Where the string "trunk" occurs in a line of the entries below, copy that line.
BEGIN
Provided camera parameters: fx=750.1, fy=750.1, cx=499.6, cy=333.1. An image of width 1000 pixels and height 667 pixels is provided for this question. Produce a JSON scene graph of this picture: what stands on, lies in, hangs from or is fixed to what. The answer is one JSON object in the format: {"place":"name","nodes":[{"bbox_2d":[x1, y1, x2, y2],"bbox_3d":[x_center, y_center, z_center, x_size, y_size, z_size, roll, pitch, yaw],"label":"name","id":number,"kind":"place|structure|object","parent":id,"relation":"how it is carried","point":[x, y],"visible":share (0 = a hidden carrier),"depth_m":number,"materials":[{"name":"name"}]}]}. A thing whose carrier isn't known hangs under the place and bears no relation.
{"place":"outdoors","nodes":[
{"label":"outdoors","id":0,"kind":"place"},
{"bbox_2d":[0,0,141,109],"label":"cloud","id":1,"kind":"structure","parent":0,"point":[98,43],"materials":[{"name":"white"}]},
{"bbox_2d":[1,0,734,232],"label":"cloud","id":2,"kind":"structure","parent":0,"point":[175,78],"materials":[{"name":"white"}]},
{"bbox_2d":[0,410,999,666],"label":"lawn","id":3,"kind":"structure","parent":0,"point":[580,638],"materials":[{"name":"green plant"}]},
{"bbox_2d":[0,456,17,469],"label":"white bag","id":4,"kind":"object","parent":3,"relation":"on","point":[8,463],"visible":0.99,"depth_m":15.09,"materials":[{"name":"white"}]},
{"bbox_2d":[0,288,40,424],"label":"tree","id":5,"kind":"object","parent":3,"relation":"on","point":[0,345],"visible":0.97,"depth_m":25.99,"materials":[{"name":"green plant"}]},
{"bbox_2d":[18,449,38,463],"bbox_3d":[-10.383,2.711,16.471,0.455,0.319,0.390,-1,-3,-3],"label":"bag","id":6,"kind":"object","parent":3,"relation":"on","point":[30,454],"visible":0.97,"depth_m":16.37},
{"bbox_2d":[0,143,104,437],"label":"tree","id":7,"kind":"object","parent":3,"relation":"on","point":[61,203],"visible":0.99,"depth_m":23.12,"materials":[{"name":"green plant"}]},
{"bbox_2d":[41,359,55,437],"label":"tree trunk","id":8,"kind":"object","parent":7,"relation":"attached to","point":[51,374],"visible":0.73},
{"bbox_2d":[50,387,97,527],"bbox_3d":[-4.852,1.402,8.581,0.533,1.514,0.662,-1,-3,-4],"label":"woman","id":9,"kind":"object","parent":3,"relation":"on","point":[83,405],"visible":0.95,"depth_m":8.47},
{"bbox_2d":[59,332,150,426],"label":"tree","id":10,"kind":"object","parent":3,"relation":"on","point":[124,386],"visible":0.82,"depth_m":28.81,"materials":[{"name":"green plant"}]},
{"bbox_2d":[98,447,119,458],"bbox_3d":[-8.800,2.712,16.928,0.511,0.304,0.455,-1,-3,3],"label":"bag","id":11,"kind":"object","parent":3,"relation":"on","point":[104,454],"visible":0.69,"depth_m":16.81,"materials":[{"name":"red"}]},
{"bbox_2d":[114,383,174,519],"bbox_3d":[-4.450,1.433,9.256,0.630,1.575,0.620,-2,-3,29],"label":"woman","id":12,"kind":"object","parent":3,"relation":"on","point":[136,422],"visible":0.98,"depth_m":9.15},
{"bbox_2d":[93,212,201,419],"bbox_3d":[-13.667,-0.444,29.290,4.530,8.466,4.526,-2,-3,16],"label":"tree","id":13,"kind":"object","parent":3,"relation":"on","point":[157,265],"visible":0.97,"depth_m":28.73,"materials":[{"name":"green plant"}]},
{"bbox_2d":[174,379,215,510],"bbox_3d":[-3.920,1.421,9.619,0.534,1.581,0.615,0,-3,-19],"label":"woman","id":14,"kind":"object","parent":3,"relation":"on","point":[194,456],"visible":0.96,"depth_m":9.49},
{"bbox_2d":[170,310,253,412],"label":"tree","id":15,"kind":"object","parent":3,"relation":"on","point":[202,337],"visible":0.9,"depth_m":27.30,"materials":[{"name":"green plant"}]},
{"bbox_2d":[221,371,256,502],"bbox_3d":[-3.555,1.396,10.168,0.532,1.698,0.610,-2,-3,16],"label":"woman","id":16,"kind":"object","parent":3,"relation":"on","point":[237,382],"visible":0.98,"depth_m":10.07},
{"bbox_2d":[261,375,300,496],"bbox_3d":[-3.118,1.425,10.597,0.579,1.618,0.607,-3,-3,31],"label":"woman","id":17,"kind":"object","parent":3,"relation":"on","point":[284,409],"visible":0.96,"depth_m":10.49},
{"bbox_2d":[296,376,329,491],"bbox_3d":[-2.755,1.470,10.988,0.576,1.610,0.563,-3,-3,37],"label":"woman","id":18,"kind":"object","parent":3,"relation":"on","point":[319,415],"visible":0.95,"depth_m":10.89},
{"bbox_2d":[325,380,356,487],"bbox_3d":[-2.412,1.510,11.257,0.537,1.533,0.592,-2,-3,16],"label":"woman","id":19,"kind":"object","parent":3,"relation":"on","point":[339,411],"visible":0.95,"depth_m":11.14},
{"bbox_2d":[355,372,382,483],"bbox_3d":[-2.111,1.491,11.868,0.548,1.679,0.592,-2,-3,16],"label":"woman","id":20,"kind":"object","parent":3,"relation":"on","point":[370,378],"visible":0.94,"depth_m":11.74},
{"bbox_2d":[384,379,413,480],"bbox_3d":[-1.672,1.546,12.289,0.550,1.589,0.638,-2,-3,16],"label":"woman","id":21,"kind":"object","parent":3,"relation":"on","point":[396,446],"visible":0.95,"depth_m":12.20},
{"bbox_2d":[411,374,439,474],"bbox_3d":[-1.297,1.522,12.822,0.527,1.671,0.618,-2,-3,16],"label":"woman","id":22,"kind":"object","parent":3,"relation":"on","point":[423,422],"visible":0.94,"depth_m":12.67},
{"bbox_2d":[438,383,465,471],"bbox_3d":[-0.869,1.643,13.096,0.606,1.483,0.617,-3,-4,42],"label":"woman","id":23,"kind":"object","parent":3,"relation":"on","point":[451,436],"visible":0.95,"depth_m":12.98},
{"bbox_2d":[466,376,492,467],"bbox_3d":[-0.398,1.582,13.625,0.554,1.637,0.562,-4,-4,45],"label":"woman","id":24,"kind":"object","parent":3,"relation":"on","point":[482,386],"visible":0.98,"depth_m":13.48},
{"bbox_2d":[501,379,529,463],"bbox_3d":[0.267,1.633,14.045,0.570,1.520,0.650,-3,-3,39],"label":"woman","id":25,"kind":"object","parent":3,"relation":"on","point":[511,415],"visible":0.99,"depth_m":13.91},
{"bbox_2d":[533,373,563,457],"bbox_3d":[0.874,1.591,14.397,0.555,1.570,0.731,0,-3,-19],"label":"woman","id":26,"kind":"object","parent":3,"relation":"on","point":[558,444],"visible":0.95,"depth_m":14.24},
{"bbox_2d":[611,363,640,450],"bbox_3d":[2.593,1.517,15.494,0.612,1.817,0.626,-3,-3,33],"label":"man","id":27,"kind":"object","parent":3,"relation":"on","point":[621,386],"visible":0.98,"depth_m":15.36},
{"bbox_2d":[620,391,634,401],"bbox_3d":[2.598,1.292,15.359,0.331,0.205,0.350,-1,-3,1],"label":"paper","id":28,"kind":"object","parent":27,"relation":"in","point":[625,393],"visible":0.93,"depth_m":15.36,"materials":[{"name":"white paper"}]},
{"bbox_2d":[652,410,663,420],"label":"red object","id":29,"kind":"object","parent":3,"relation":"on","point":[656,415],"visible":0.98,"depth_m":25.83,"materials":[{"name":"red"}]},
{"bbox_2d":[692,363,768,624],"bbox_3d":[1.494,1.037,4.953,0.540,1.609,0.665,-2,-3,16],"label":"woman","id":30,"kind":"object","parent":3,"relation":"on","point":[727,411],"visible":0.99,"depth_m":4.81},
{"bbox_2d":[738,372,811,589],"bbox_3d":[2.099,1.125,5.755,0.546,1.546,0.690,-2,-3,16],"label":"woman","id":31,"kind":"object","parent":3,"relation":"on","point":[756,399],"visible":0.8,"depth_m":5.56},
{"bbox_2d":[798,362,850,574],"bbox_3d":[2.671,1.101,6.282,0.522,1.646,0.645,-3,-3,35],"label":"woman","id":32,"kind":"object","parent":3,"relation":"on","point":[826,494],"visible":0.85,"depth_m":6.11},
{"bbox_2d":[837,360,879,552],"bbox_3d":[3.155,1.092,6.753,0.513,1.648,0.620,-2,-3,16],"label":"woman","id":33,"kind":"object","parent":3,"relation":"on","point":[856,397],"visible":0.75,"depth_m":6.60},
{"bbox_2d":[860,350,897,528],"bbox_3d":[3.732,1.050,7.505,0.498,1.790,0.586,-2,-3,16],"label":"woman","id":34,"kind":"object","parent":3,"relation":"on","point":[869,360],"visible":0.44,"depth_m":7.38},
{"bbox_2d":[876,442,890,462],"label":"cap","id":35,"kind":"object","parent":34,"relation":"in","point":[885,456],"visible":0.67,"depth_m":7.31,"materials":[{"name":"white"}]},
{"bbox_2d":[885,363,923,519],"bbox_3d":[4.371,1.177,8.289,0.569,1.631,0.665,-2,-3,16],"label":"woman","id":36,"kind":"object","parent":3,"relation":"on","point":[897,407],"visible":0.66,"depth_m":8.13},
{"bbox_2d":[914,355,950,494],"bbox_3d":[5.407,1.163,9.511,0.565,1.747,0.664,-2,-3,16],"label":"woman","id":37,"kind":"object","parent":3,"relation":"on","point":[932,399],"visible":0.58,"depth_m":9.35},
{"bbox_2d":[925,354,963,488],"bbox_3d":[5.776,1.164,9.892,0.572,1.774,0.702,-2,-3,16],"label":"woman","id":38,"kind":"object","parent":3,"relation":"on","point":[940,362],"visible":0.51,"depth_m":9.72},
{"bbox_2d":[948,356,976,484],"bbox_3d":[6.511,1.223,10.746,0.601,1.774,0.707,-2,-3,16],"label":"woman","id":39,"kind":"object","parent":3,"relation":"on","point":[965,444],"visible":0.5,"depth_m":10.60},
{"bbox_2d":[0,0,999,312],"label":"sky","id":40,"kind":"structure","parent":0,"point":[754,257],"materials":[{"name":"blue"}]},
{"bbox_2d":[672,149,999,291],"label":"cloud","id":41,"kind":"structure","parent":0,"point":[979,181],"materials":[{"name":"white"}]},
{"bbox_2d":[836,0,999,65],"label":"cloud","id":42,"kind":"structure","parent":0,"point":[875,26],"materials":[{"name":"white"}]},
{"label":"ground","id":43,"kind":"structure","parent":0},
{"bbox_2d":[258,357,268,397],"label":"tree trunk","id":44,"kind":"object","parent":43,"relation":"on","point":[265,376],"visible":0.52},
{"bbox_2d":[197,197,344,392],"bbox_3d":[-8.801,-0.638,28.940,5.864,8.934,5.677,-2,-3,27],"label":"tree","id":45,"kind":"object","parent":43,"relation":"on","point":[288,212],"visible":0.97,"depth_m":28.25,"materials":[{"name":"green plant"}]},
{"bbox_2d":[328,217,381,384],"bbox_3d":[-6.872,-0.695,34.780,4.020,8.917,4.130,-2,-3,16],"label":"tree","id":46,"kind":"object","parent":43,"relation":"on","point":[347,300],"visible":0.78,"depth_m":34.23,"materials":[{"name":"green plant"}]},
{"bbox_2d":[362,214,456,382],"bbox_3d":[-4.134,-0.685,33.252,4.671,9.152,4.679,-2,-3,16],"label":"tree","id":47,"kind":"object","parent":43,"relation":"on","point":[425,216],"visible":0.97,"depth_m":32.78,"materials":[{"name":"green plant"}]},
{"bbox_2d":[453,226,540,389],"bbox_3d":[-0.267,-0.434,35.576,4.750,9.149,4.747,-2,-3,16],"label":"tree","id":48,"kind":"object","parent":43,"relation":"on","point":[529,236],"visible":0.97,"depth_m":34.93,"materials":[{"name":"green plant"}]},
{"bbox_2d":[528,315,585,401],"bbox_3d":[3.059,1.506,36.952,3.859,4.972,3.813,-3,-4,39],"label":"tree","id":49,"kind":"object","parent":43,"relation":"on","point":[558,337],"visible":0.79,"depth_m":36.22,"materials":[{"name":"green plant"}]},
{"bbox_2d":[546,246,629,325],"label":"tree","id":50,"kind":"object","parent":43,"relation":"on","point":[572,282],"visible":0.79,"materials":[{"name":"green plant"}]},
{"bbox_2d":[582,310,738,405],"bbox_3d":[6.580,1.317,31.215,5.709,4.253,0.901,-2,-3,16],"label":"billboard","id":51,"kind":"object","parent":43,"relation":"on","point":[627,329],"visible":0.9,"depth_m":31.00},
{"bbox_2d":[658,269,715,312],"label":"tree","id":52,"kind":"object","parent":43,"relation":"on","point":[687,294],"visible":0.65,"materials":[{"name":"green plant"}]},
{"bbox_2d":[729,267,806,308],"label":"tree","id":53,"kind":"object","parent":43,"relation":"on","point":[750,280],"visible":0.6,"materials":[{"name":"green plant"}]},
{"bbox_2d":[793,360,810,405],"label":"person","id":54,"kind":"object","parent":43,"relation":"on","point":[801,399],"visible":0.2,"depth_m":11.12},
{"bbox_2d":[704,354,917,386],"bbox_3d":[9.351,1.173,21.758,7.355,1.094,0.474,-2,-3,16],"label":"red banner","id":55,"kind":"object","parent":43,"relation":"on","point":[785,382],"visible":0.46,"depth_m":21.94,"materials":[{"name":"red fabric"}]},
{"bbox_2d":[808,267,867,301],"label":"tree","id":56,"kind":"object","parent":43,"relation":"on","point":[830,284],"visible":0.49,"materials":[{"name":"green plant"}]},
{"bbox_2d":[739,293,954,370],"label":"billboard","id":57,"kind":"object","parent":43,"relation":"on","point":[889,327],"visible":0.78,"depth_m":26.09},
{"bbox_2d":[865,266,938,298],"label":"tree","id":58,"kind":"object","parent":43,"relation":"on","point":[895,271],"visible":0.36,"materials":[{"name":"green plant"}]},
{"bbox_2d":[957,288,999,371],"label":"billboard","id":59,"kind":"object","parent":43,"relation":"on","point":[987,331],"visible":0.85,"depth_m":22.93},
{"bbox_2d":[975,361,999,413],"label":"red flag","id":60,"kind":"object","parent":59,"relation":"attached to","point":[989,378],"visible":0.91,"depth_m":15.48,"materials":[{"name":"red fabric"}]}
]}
END
Result of the exercise:
{"bbox_2d":[41,359,55,437],"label":"tree trunk","id":8,"kind":"object","parent":7,"relation":"attached to","point":[51,374],"visible":0.73},
{"bbox_2d":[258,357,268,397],"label":"tree trunk","id":44,"kind":"object","parent":43,"relation":"on","point":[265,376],"visible":0.52},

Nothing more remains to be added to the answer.